Céline nimmt die Rolle des Parias an und wendet sie gegen seine Widersacher: „Aber ich habe vielleicht keinen Grund, mich zu beklagen … denn ich lebe noch … und jeden Tag verliere ich Feinde!“ Der Wille zum Überleben ist überhaupt das einzige, was diese totgeweihte Gesellschaft noch zusammenhält und auch dieses Vorhaben scheint bedroht. Célines Blick auf seine Umwelt ist, wie auch in „Bis ans Ende der Nacht“, der eines Arztes: alles fault, verwest, steht nur noch mit einem Bein im Diesseits. Politisch, so könnte man behaupten, ist der Schriftsteller am Nullpunkt angekommen: seine antisemitischen und rassistischen Ausfälle hat er zwar nicht hinter sich gelassen, aber zumindest kennt er keine Verbündeten mehr – Deutsche, Franzosen beider Seiten, alles der gleiche Auswurf: „Pißkrüstchen- und Hostienfresser, immer wieder sieht man sie sybillenhaft, immer wieder tauchen sie auf, von Jahrhundert zu Jahrhundert…. Kontinuität der Staatsgewalt!“

„Oh, Sie übertreiben, Céline! Sie übertreiben immer!… alles!“

Seinem Gemüt nach wird in „Von einem Schloss zu andern“ auch nichts mehr erzählt. Der Text ist eine Aneinanderreihung von wüsten Beschimpfungen, Vulgaritäten und Pöbelein. Céline geriert sich hier als Größenwahnsinniger, der von seiner historischen Rolle als Lichtgestalt überzeugt ist: „ich bin der Mann in Europa, der am meisten recht hat! und der freiwilligste! fünfzig Nobelpreise stünden mir zu!“ Wenn der Text überhaupt noch etwas darstellen will, dann die Atmosphäre von Tagen einer Zäsur. Historische, wenn auch abgründige, aber dennoch historische Gestalten schrumpfen in diesem Text zu Witzfiguren zusammen, deren einstiges Bedrohungspotential in einer morbiden Komik endet. Währenddessen schildert der Erzähler immer wieder die dröhnenden Fluggeräusche der Royal Air Force, die das vermeintlich tausendjährige Rauch in Schutt und Asche legt.
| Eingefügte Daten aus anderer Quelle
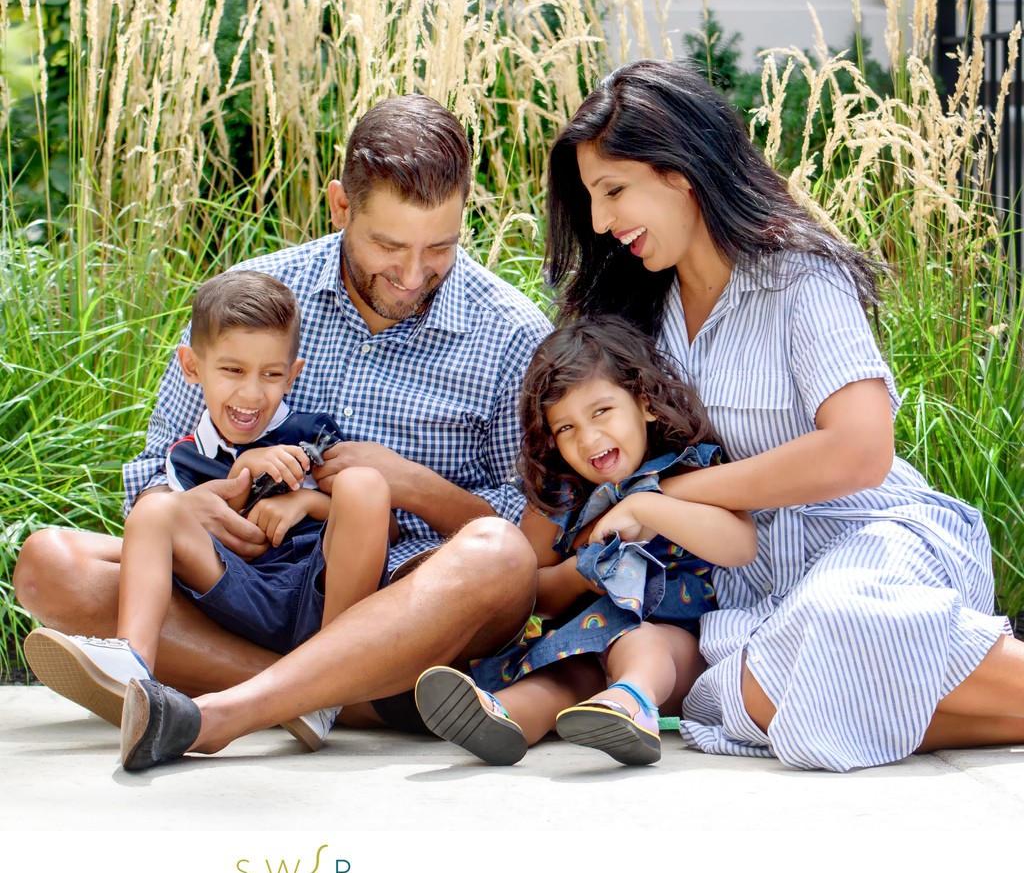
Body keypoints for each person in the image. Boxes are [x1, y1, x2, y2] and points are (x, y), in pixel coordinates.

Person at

Entschuldigen Sie, daß ich so viel von mir spreche … ich trete die Sache breit … sind’s die Verdrießlichkeiten? …. Sie haben auch welche! diese Literaten sind entsetzlich! so geknickt von ihrem Ichichismus!
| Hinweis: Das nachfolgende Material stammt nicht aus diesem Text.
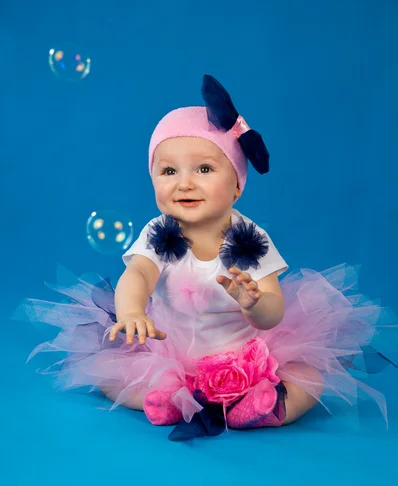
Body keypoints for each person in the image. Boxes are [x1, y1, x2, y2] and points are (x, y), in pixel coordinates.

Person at [17, 74, 397, 441]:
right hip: (170, 353)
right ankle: (166, 400)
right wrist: (132, 311)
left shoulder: (250, 239)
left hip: (245, 359)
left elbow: (273, 313)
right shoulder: (158, 231)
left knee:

So könnte man „Von einem Schloss zum andern“ auch als Abschied vom Erzählen verstehen, denn in einer Welt, die in Flammen steht, gibt es nichts mehr zu erzählen: „Ah, ich machte mir nichts vor, wir waren wirklich da! im Bahnhof…. Aber in einem ‚nichtvorhandenen‘! wir hielten: man war da! ein Pfahl… aber kein Ulm mehr!…. ein Schild ULM…. Das war alles!“ Von der Welt, die Céline kannte, sind nur noch leere Bezeichnungen übrig geblieben, das, was sie einstmals benannten, liegt in Trümmern. Louis-Ferdinane Céline bleibt von einer Radikalität beseelt, die ihn einst in den literarischen Olymp katapultierte und immer noch aufregende Früchte trägt. Doch leider ist „Von einem Schloss zum andern“ auch ein Zeugnis von einer Selbstdemontage, einem Feldzug gegen die ganze Welt und gegen sich selbst, vor den Augen der Welt. Davon in diesem Roman Zeuge zu werden, ist ein zweifelhaftes, ein morbides Vergnügen.